Be aware of the difference between credits and deductions. CPA Jearl Meeks explains "Tax credits are a dollar-for-dollar reduction in the amount of tax that you pay. Tax deductions are reductions of the taxable income that you report to calculate the tax that you pay. So tax credits are always more important than tax deductions."
If you have children the Child Tax Credit
and Dependent Care Credit
may apply either for child care expenses or for each qualifying child you claim on your return. The dependent care credit may also apply is your spouse is disabled.
Saving for retirement may lower your tax bill if you contribute to an IRA or retirement plan at work. This one is known as the Saver's Credit.
The IRS provides these details for taxpayers on all, five, credits:
1. The Earned Income Tax Credit is a refundable credit for people who work and don't earn a lot of money. The maximum credit for 2012 returns is $5,891 for workers with three or more children. Eligibility is determined based on earnings, filing status and eligible children. Workers without children may be eligible for a smaller credit. If you worked and earned less than $50,270, use the EITC Assistant tool on IRS.gov to see if you qualify. For more information, see Publication 596, Earned Income Credit.
2. The Child and Dependent Care Credit is for expenses you paid for the care of your qualifying children under age 13, or for a disabled spouse or dependent. The care must enable you to work or look for work. For more information, see Publication 503, Child and Dependent Care Expenses.

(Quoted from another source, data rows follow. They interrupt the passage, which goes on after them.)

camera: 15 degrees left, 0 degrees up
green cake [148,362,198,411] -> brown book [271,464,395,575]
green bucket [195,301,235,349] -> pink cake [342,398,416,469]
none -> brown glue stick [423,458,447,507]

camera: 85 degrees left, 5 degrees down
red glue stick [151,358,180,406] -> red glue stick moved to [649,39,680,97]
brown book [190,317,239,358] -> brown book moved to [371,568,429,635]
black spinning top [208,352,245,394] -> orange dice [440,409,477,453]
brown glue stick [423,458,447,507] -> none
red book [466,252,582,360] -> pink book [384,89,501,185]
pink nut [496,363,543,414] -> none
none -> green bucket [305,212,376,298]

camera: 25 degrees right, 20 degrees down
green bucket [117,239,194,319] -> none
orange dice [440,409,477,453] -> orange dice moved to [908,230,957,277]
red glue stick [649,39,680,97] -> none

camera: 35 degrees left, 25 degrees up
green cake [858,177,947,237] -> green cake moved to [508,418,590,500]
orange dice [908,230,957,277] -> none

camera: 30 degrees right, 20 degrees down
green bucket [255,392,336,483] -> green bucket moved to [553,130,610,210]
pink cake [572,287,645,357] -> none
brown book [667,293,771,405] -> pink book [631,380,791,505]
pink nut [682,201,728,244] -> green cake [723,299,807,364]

3. The Child Tax Credit may apply to you if you have a qualifying child under age 17. The credit may help reduce your federal income tax by up to $1,000 for each qualifying child you claim on your return. You may be required to file the new Schedule 8812, Child Tax Credit, with your tax return to claim the credit. See Publication 972, Child Tax Credit, for more information.
4. The Retirement Savings Contributions Credit (Saver's Credit) helps low-to-moderate income workers save for retirement. You may qualify if your income is below a certain limit and you contribute to an IRA or a retirement plan at work. The credit is in addition to any other tax savings that apply to retirement plans. For more information, see Publication 590, Individual Retirement Arrangements (IRAs).
5. The American Opportunity Tax Credit helps offset some of the costs that you pay for higher education. The AOTC applies to the first four years of post-secondary education. The maximum credit is $2,500 per eligible student. Forty percent of the credit, up to $1,000, is refundable. You must file Form 8863, Education Credits, to claim it if you qualify. For more information, see Publication 970, Tax Benefits for Education.
Make sure you qualify before claiming any tax credit. You can always visit IRS.gov
to learn about the rules. The free IRS publications mentioned are also available on IRS.gov or by calling 800-TAX-FORM (800-829-3676).